He was befuddled. He could not understand how they dismissed him. Recently returning from Paris, the frustrated doctor removed his hat, touching his hair to ensure it remained in place. He sighed as he took off his dramatic cape. He just completed a session with a satisfied patient. Every time success such as this occurred, he returned to the events of the last year. “How could they dismiss my ideas? The evidence is clear. The magnetism works.” The eccentric doctor became indignant. “How dare they say my treatment is magic? What do they know? Do they believe the current practices are most effective?”
The physician pondered all he had learned, recognizing Newton’s theory on the tides. Adamantly, he stood up and started pacing. In his grandiose style, the doctor thought, “What do they know? They are jealous of my wisdom.” He brushed aside that dreaded reminder of borrowing ideas from another. “So what,” he mused. “Don’t we all?” Justified, he thought more about the rejection of his practices, further rationalizing. “They want what I have. That is the real issue at hand.”
As he glanced at the gorgeous desk from France, he could not prevent his smugness. “Just look at this masterpiece.” The physician studied the elaborate curves and scrolls emulated with intricate patterns and details. Then he looked around at the overall room, beautiful furniture complementing his secretaire. His wife informed him that they refer to it as Rococo or Baroque. Next, he looked at the magnificent carpet and window dressings. Finally, adorning the walls were tapestries and paintings by artists, receiving generous patronage from his wife. He thought to himself with puffery, “Well, of course, me too.”
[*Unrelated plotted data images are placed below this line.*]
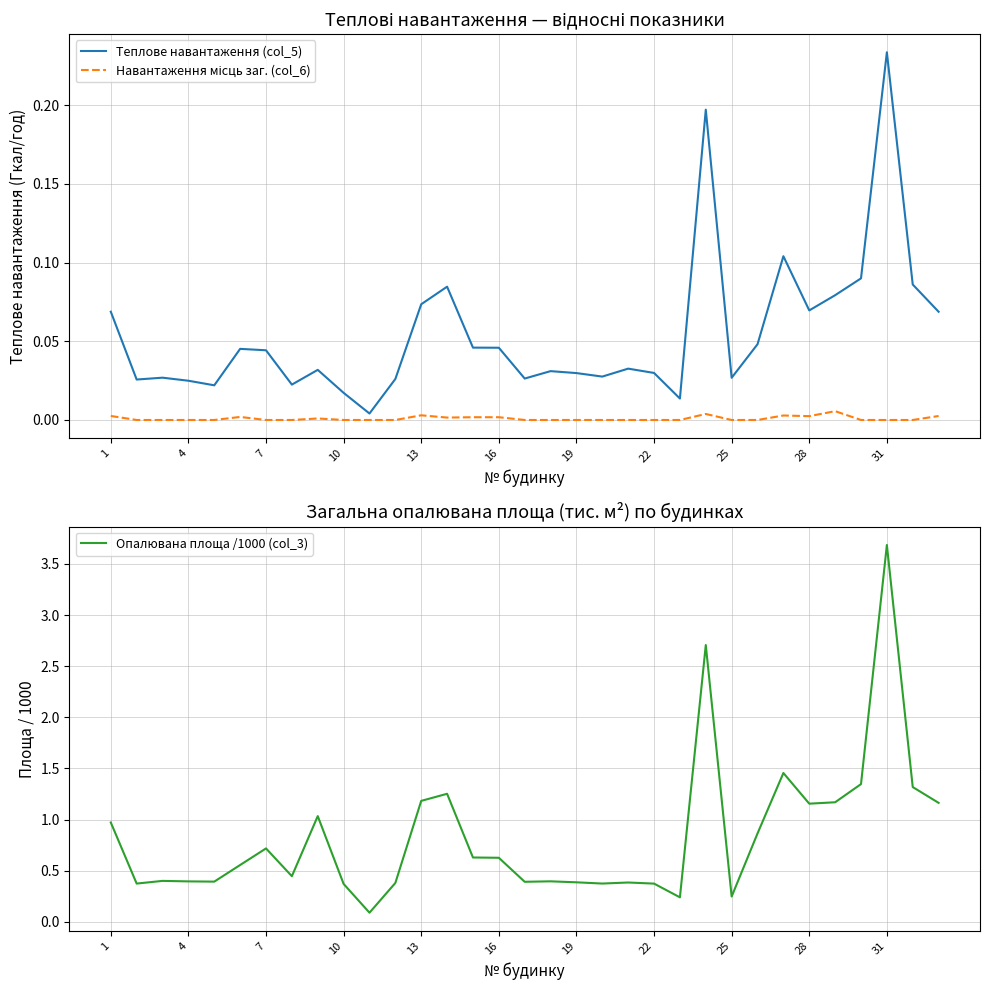

How many lines are shown in the chart?

3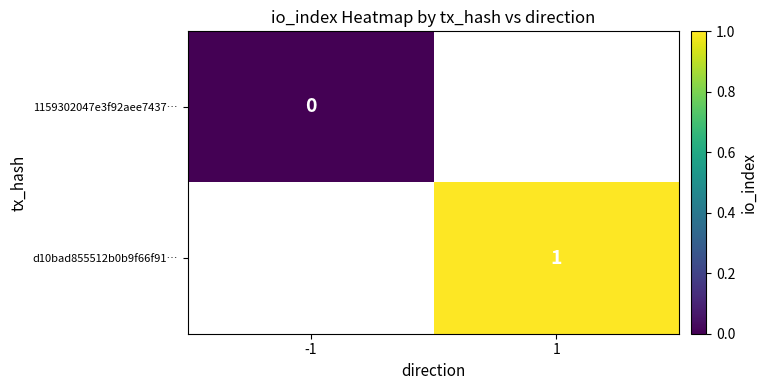

True or false: d10bad855512b0b9f66f91… has a value of 0.2 at 1.

False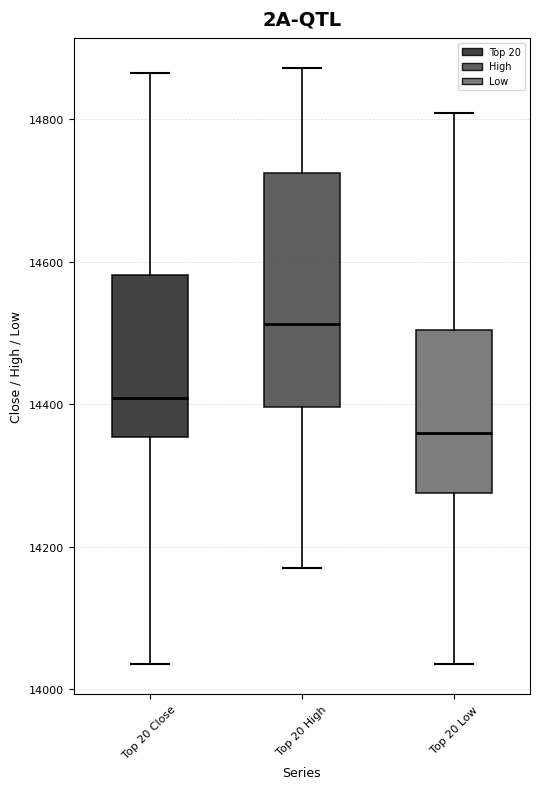

Which box has the lowest median line?

Top 20 Low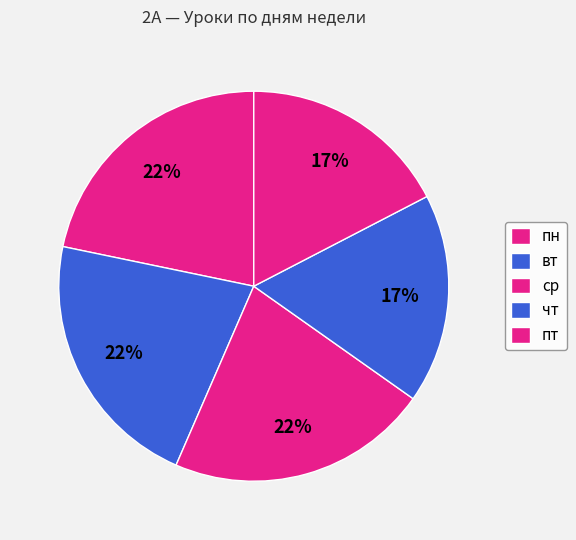

How many slices are in this pie chart?

5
Regarding his support of musicians, he smiled with glee, “I am the one who elevated the genius, Amadeus.” With pomposity, he often gloated about his good fortune and accomplishments with colleagues. When they visited his estate, he could not help but chuckle at the envy visible on their faces. It was worse while he was in Paris. Yes, the Parisians could not disguise their astonishment as they took in his elaborate apartment.
Yes, he thought to himself. That is it. They want what I have. The doctor thought more about the practices based on energy. His ideas about “animal magnetism” would be embraced someday. He firmly believed in these theories. The magnets did not produce positive results. Instead, it was his transference of energy and the clients’ determination and belief that eradicated their symptoms.
The doctor thought back on all of the patients he treated individually and in groups. Frequently, he terminated his procedures with lovely music. How about that English physician who observed his practices, acknowledging that the motions of his hands and eyes impacted the patient? Holding his breath, then exhaling slowly, he became angry again. “Who do they think they are? I was not suggesting another fluid. Except for Monsieur Antoine Laurent de Jussieu, they missed the point!” Raising his arms in protest, “Don’t they realize it is the mind and attention that makes this work? Call it “imagination,” but it works!”
The doctor took a seat on one of the glorious chintz chaises. “Perhaps, my student, the Marquis, will convince these deniers otherwise.” Folding his arms, he thought again about his situation. “ I will continue to treat some people here in Vienna, but for now, perhaps, I could call on Amadeus. Maybe his soothing music can bring tranquility and inspiration to me.”
Author’s Note: May 23rd is Clinical Hypnosis Day. The American Society of Clinical Hypnosis, of which I am a proud member and Consultant, designated this day to bring awareness of the clinical applications of this remarkable tool through educating professionals and the public at large. Because of stage hypnosis, it remains misconstrued to this day.
May 23rd was Franz Mesmer’s birthday. Temporarily debunked, these treatment techniques retreated while specific practices such as leeching remained popular. Dr. Mesmer’s student, the Marquis, was convinced that these ideas had validity. Unfortunately, Dr. Mesmer became full of himself. As a result, I decided to write a story entwining his narcissism and brilliance.
No matter his boastfulness, those of us in the profession, as well as the many people who have benefited from hypnosis over the years, have much to be thankful to Dr. Mesmer. Until the last decade, I was unaware of his influence on hypnosis. I plan on writing more about this alternate treatment modality that has been around since the beginning of time. The ancient Greek physician Asclepius was thought to have used hypnosis. How do they know? The ancient Greeks left carvings on temple remains about this technique that assisted people in restoring their sleep and mitigating their headaches.
Every time you hear the word “mesmerize,” think of Dr. Mesmer, who brought forth this powerful healing modality. Thank you, Dr. Mesmer, as, hopefully, you smile from afar.